Delusion, Illusion or Quandary? – AP Forum version.
If you have the time to spare and an interest in ‘magic’ or ‘illusion’ an article by Robertson – on the life and times of ‘The Great Lafayette’ is worth a coffee. The article speaks of a forgotten time when the masters of illusion were household names and people flocked to witness the ‘illusion’. Half the fascination was probably to do with trying to work how the illusion was managed. Folks knew they were being tricked, the eye deceived and the mind baffled – but, nevertheless, they were fascinated by it all.
Which is terrific – as a form of entertainment; but I doubt few were seriously deluded into believing it was all very real. So the illusion became a quandary, subject of dinner party discussion, providing endless scope for discussion and theorising, across a wide range of topics. But there was no delusion.
Delusion is a whole different animal – “an idiosyncratic belief or impression maintained despite being contradicted by reality or rational argument, typically as a symptom of mental disorder.”
These diametrically opposed notions are the nub of the dilemma Barnaby Joyce must now deal with. One could, in a better world, understand the need for presenting the tax paying public with the ‘illusion’ that all was well within the aviation business sector. Bit of smoke, cleverly placed mirrors, dramatic background, beautiful assistants and a star performer working his ‘magic’ to the Ooh’s and Ah’s of the paying audience. Illusions can be fun and are, essentially, harmless. However “Delusions, carefully implanted, are difficult to correct.” (Dr. N. Houston).

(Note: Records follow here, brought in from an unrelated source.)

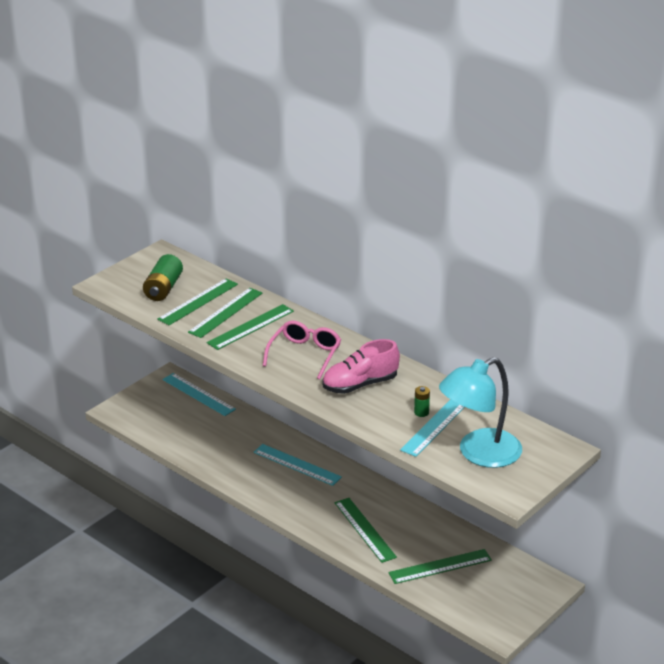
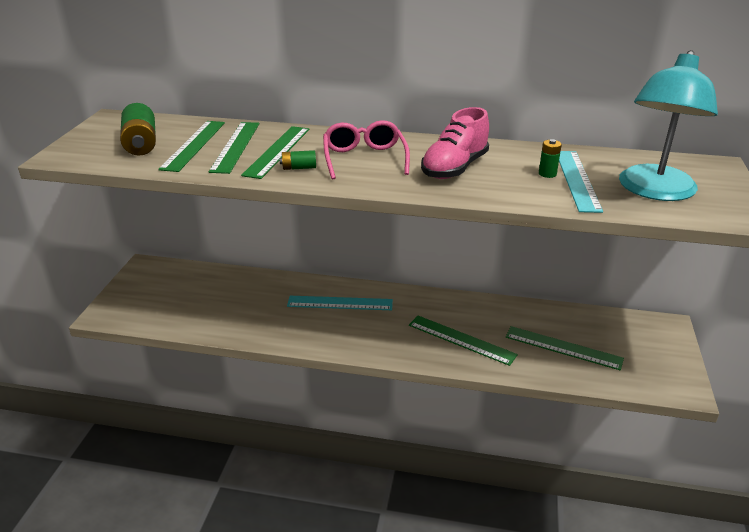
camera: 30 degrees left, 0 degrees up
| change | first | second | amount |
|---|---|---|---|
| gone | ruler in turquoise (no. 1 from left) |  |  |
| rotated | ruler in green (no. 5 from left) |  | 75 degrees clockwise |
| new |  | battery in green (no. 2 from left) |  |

It is when the ‘magician’ begins to believe that magical power has been granted that the delusion begins. The thing reaches a critical mass when the public become as deluded. As matters aeronautical stand, both public and parliament are becoming IMO deluded. Now, before the torches and pitchforks emerge, take any piece of the last weeks jig-saw puzzle and join it with any other piece of your choosing. It does not take very long or much effort to see an ugly picture emerging; which, decries the illusion that all is well – it ain’t.
“It ain’t what you don’t know that gets you into trouble. It’s what you know for sure that just ain’t so; and, has been so for quite a while.” – Twain. There is a ‘nutshell’ version – HERE – from an astute, qualified observer.
“If I had a formula for bypassing trouble, I wouldn’t pass it around. Wouldn’t be doing anybody a favor. Trouble creates a capacity to handle it. I don’t say embrace trouble. That’s as bad as treating it as an enemy. But I do say, meet it as a friend, for you’ll see a lot of it and had better be on speaking terms with it.”
― Oliver Wendell Holmes Jr.
‘Trouble’ for the new minister comes in several ‘interesting’ areas; several of which are being nibbled at by the Senate committee. I may add that to involve a Senate committee in these matters is not done lightly, and when a truly bipartisan, united committee is affronted, then it’s a fair bet that trouble, with a capital ‘T’ is not too far away; if it has not already arrived, in the form of a ‘restructure’.
For your consideration this week :-
The endless catch up battles of the Drone Wars. The ongoing illusion that the second Pel-Air report was ‘fair-dinkum’.The truly horrendous cost of trying to run a flight school operation and the major loss of taxable revenue as a side product. Then, with a thumbnail dipped in the proverbial tar – one of the many serious matters relating to the way CASA likes to do business with the aviation community – it is a ‘small’ story, but it illustrates why there is much lip service and dogged ‘compliance’ to the often risible edicts of CASA field officers.
After the Christmas holidays we will have yet another new minister for transport. Much will depend on whether he accepts delusion as the norm or prefers to explore the illusion and work out exactly how he and the audience have been cleverly deceived. We shall, I expect, see the result in time.
Well – I can hear the picnic table groaning under the weight of lunch being laid out for the multitude which will arrive shortly. A last look about the stable confirms that all is as clean and tidy as a workshop can be, the mice are fed and all is quiet; I shall lock the door to keep sticky little fingers away from surgically sharp tools – and off my keyboard. No need to look for the dogs, they know exactly where to park when there is a picnic. DT wants the BBQ fired up – best crack on.